Das Arbeitsgericht hat mit Urteil vom 14. Juni 2023 die weitere Forderung iHv. 24.283,00 Euro zur Tabelle festgestellt. Das Arbeitsgericht ging davon aus, dass der umgewandelte Kapitalabfindungsanspruch der langen Verjährungsfrist von 30 Jahren gemäß § 18a Satz 1 BetrAVG unterfalle, weshalb die streitige nachgemeldete Forderung noch nicht verjährt sei.
Dieses Urteil wurde dem Beklagten am 3. Juli 2023 zugestellt. Hiergegen richtet sich die vorliegende Berufung des Beklagten, die am 10. Juli 2023 beim Landesarbeitsgericht einging und zugleich begründet wurde.
Der Beklagte hält das Urteil für rechtsfehlerhaft.

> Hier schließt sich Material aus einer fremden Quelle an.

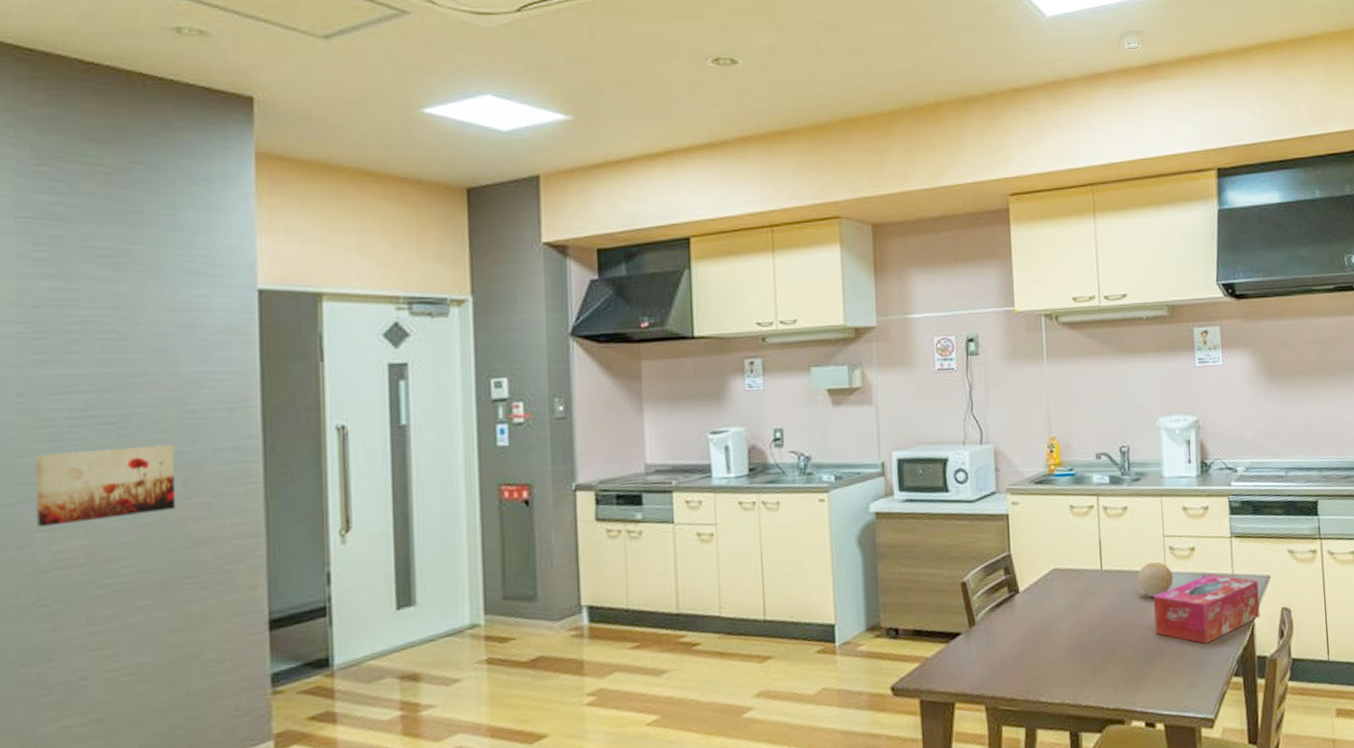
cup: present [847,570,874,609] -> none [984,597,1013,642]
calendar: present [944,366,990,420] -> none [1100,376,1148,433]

Er meint weiterhin, dass der geltend gemachte Anspruch der kurzen dreijährigen Verjährung unterfalle.
Der Beklagte beantragt:
Auf die Berufung des Beklagten wird das Urteil des Arbeitsgerichts Stuttgart vom 14.06.2023, AZ: 30 Ca 399/23, abgeändert.
Die Klage wird abgewiesen.
Der Kläger beantragt,
die Berufung des Beklagten zurückzuweisen.
Der Kläger verteidigt das arbeitsgerichtliche Urteil unter Wiederholung Vertiefung seines erstinstanzlichen Vorbringens und ist weiterhin der Auffassung, dass die 30-jährige Verjährungsfrist greife.
Wegen der weiteren Einzelheiten des Sach- und Streitstands wird gemäß § 64 Abs. 6 ArbGG iVm. § 313 Abs. 2 Satz 2 ZPO auf den Inhalt der zwischen den Parteien gewechselten Schriftsätze nebst Anlagen sowie auf das Protokoll der mündlichen Verhandlung verwiesen.
Entscheidungsgründe
Die statthafte, form- und fristgerecht eingelegte und begründete und auch im Übrigen zulässige Berufung des Beklagten ist nicht begründet.
I.
Der Kläger hat einen Anspruch darauf, dass der nachgemeldete Betrag von 24.283,00 Euro zur Tabelle festgestellt wird gemäß §§ 179 Abs. 1, 180, 38 InsO. Das hat das Arbeitsgericht zutreffend erkannt.
1. Dass dem Kläger aus gemäß § 9 Abs. 2 Satz 1 BetrAVG übergegangenem Recht ein begründeter Vermögensanspruch zusteht, ist sowohl hinsichtlich Anspruchsgrund als auch bezogen auf die Anspruchshöhe (weitere 24.283,00 Euro) zwischen den Parteien unstreitig.
2. Der Anspruch ist noch nicht verjährt.
a) Die Verjährung von Ansprüchen aus der betrieblichen Altersversorgung ist geregelt in § 18a BetrAVG. Nach dessen Satz 1 verjähren "Leistungen aus der betrieblichen Altersversorgung" in 30 Jahren. Gemeint ist hiermit das sogenannte ...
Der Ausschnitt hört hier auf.